Q17どんな治療がありますか?
現在のところ、全身性強皮症を完全によくする薬剤はありません。しかし、あきらめないで下さい。最近の進歩によって効果を期待できる治療法が開発されてきました。代表的な治療法として、①ステロイド少量内服(皮膚硬化に対して)、②シクロホスファミドパルス療法(肺線維症、皮膚硬化に対して)、③ニンテダニブ(肺線維症に対して)、④ボセンタン(肺高血圧症、皮膚潰瘍に対して)⑤リツキシマブ(皮膚硬化、肺線維症に対して)、⑥ACE阻害剤(強皮症腎クリーゼに対して)、⑦プロトンポンプ阻害薬(逆流性食道炎に対して)、などが挙げられます。
一方、前述した「限局皮膚硬化型全身性強皮症」では皮膚硬化の範囲も狭く、重い内臓病変もないため症状を抑える治療法(対症療法)が主体となります。

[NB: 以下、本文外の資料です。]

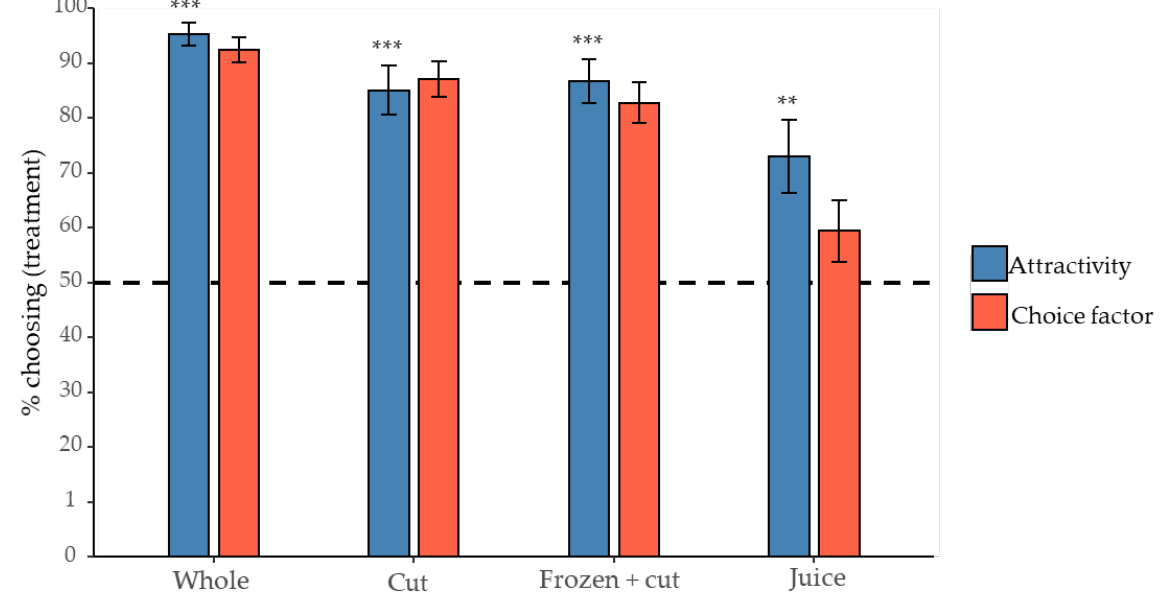
Figure 3. Results from two-choice preference tests of different blackberry conditions. Barplots in blue show the attractivity (=the proportion of flies that chose the treatment vs. the control side) of the blackberry condition. Attractivity was tested against a 50:50 distribution, shown as a horizontal dotted line (binomial GLMM, FDR corrected posthoc tests, mean ± SE, **: p < 0.01, ***: p < 0.001). Barplots in red depict the choice factor (=the proportion of flies that made a choice (choosing either the treatment or control container) vs. those that made no choice (remaining in the middle container)).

しかし、「限局皮膚硬化型全身性強皮症」であっても、逆流性食道炎はしばしば合併しますので、プロトンポンプ阻害薬などを用いて、食道が胃から逆流してきた胃酸によってただれてしまわないようにきちんと治療を継続する必要があります。また指尖部の潰瘍も患者さんによっては生じる場合もありますので、ボセンタン内服などを行うことが必要となります。ですので、軽症型の全身性強皮症でも症状に応じてきちんと治療を継続することがとても重要です。